On Sat, Aug 11, 2012 at 2:59 AM, Rich Felker <dalias@aerifal.cx> wrote:

> On Sat, Aug 11, 2012 at 12:40:25AM +0900, Murali Vijayaraghavan wrote:
> > On Fri, Aug 10, 2012 at 11:59 PM, Szabolcs Nagy <nsz@port70.net> wrote:
> >
> > > * Murali Vijayaraghavan <vmurali@csail.mit.edu> [2012-08-10 23:32:11
> > > +0900]:
> > > > For example, I could have implemented src/stdio/__stdio_read.c using
> > > > src/unistd/readv.c's readv function instead of calling
> > > > syscall/syscall_cp(SYS_readv, ...) in lines 20 and 24. I believe
> unistd
> > > is
> > > > the POSIX compatibility layer (correct me if I am wrong). So
> shouldn't
> > > the
> > > > C standard library, namely stdio functions like scanf eventually use
> the
> > > > unistd functions instead of using the syscall directly?
> > > >
> > >
> > > that's not how it works,
> > >
> > > unistd is no more posix than stdio
> > > they are all part of the posix api
> > >
> > > stdio functions are also defined by the
> > > c standard so in this sense it's good
> > > that the stdio implementation does not
> > > depend on the larger posix api
> > > (it only depends on the syscall api)
> > >
> > > but yes otherwise stdio could use unistd
> > > functions and then it would be a bit
> > > slower (+1 call) and +1 symbol resolution
> > > during linking i guess
> > >
> >
> > Oh k. I thought one was on top of the other.
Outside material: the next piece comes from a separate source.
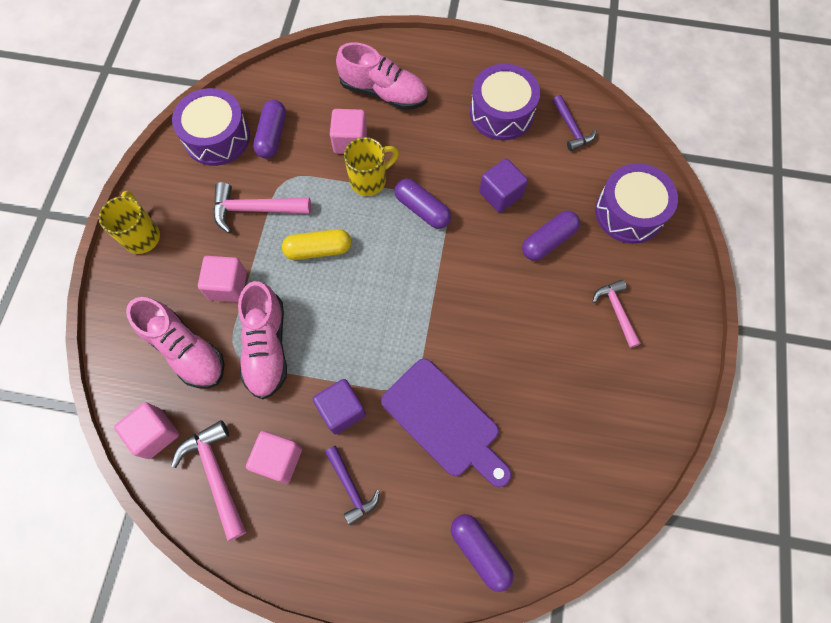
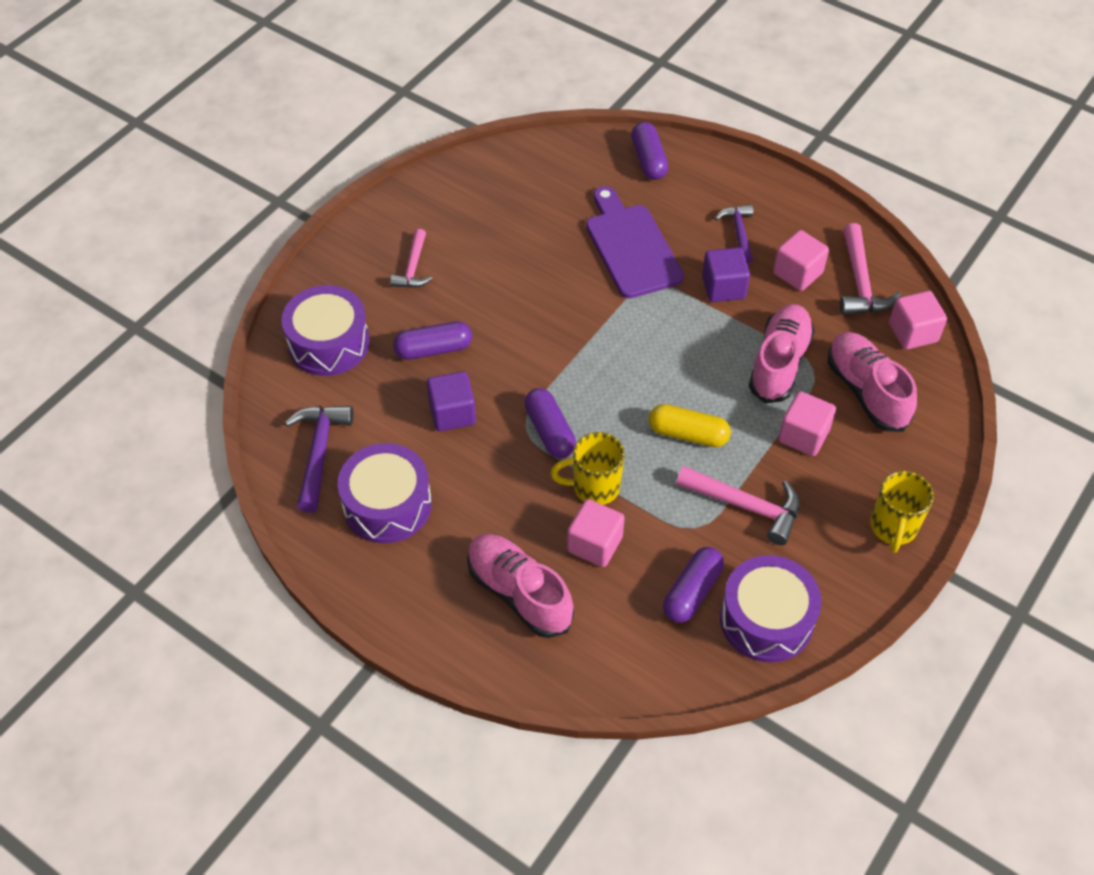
camera: 155 degrees left, 15 degrees down
(571, 129) = (319, 452): purple hammer -> purple hammer, size x1.50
If they are all supposed to
> be
> > part of POSIX, I guess it makes more sense to avoid an extra call.
>
> It's tricky because from a _functionality_ standpoint, stdio is built
> on primitives that correspond to the low-level POSIX IO functions in
> unistd.h, but from a _standards_ standpoint, POSIX is built on top of
> plain ISO C and not the other way around.
>
> To understand why stdio functions cannot call read() or write() (or
> readv or writev), consider the following conforming C program:
>
> #include <stdio.h>
> int read()
> {
>         int c = getchar();
>         if (c==EOF) exit(0);
>         return c;
> }
> int main()
> {
>         for (;;) printf("got '%c'\n", read());
> }
>
> If getchar internally called read, you'd have infinite mutual
> recursion; even if this weren't a problem, the _semantics_ of the
> application-provided function named "read" do not match the POSIX
> semantics, so it would break.
>

Hmm, now I understand why I could never get glibc/newlib use my custom
unistd library.  Guess they are also implemented a la  musl style, using a
__syscall or some such function. It's hard to read their codes, so couldn't
figure out why my read function wasn't getting called by stdio.


>
> Even if there weren't this namespace problem with using the unistd
> functions, there are also semantic issues. Many of the syscalls made
> from stdio (open, close, ...) are cancellation points per POSIX, and
> often the cancellation behavior is undesirable in stdio. Just not
> invoking the cancellable version is cheaper than wrapping the call
> with code to change the cancellabilty status before and after the
> call.
>
> > > > This would have made my job easier because I could have just modified
> > > this
> > > > POSIX compability layer instead of scanning through the C standard
> > > library
> > > > functions and changing them one by one. Remember I have multiple
> special
> > >
> > > you are not supposed to change the functions
> > >
> > > you only need to implement the syscalls
> > > and dummy out the ones you don't use
> > > (ie. have a large switch, with a defalut: return -ENOSYS;)
>
> I would do it this way:
>
> #define __syscall0(n) __syscall_#n()
> #define __syscall1(n,a) __syscall_#n(a)
> ...
>
> Then __syscall(SYS_exit, val) expands to __syscall_SYS_exit(val), and
> as long as you implement a function __syscall_SYS_exit with the proper
> semantics, everything will work as expected.
>
> Of course another possible design for musl would have been to do this
> all the other way around: for each syscall foo, making a function
> __syscall_foo and using that for all the internals rather than using
> syscall(SYS_foo, ...). I chose the latter however because it's closer
> to the (de facto) standard way you'd use syscalls from an application,
> and because it better facilitates expanding the syscall inline (which
> usually reduces code size quite a bit; it's irrelevant to performance
> of course since syscall time is dominated by overhead entering/exiting
> kernelspace or doing the actual work in kernelspace.
>

This seems to be a nice way to do things. It also gives a compile error on
unimplemented sys calls, which is desirable for me. Thanks!